A verbatim copy of all the data is required; the pictures should not appear in it.

→ **GIVEN RECORDS**:

== Segment start ==

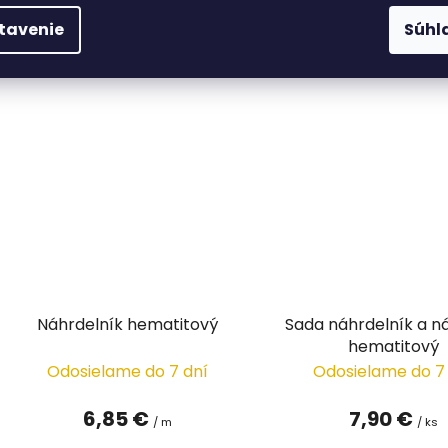
tavenie
Súhl
DETAIL
DETAIL
Náhrdelník hematitový
Sada náhrdelník a 
hematitový
Odosielame do 7 dní
Odosielame do 7
6,85 €
7,90 €
/ m
/ ks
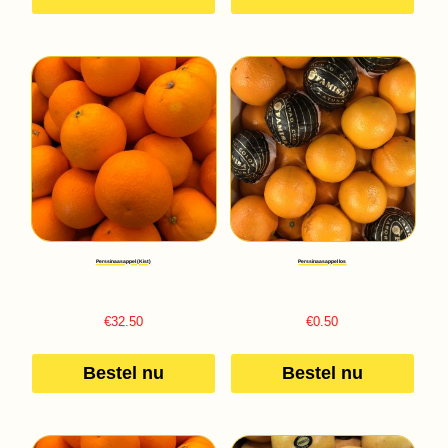
Perssinaasappel (Kist)
Perssinaasappel los
€
32.50
€
0.50
Bestel nu
Bestel nu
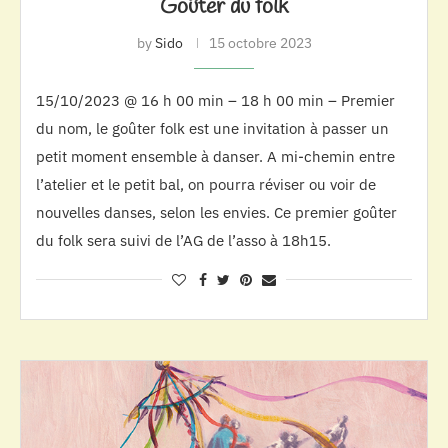
Goûter du folk
by
Sido
15 octobre 2023
15/10/2023 @ 16 h 00 min – 18 h 00 min – Premier
du nom, le goûter folk est une invitation à passer un
petit moment ensemble à danser. A mi-chemin entre
l’atelier et le petit bal, on pourra réviser ou voir de
nouvelles danses, selon les envies. Ce premier goûter
du folk sera suivi de l’AG de l’asso à 18h15.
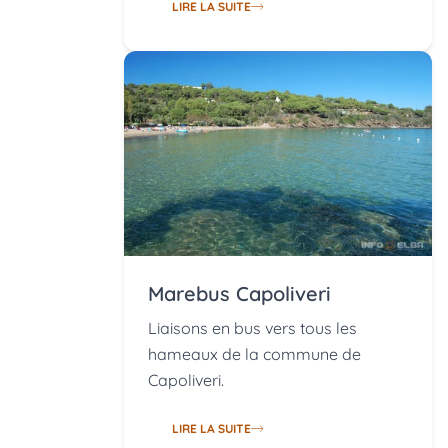
LIRE LA SUITE
Marebus Capoliveri
Liaisons en bus vers tous les
hameaux de la commune de
Capoliveri.
LIRE LA SUITE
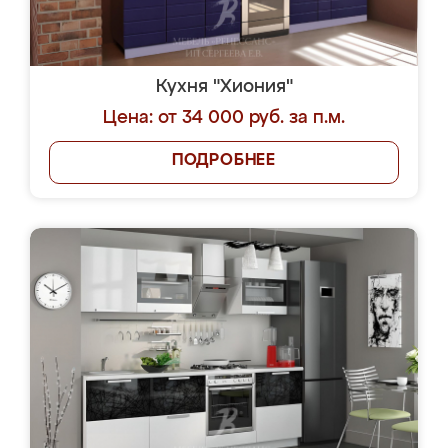
Кухня "Хиония"
Цена: от 34 000 руб. за п.м.
ПОДРОБНЕЕ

== Segment end ==

→ **WRITTEN SOLUTION**:
tavenie
Súhl
DETAIL
DETAIL
Náhrdelník hematitový
Sada náhrdelník a 
hematitový
Odosielame do 7 dní
Odosielame do 7
6,85 €
7,90 €
/ m
/ ks
Perssinaasappel (Kist)
Perssinaasappel los
€
32.50
€
0.50
Bestel nu
Bestel nu
Goûter du folk
by
Sido
15 octobre 2023
15/10/2023 @ 16 h 00 min – 18 h 00 min – Premier
du nom, le goûter folk est une invitation à passer un
petit moment ensemble à danser. A mi-chemin entre
l’atelier et le petit bal, on pourra réviser ou voir de
nouvelles danses, selon les envies. Ce premier goûter
du folk sera suivi de l’AG de l’asso à 18h15.
LIRE LA SUITE
Marebus Capoliveri
Liaisons en bus vers tous les
hameaux de la commune de
Capoliveri.
LIRE LA SUITE
Кухня "Хиония"
Цена: от 34 000 руб. за п.м.
ПОДРОБНЕЕ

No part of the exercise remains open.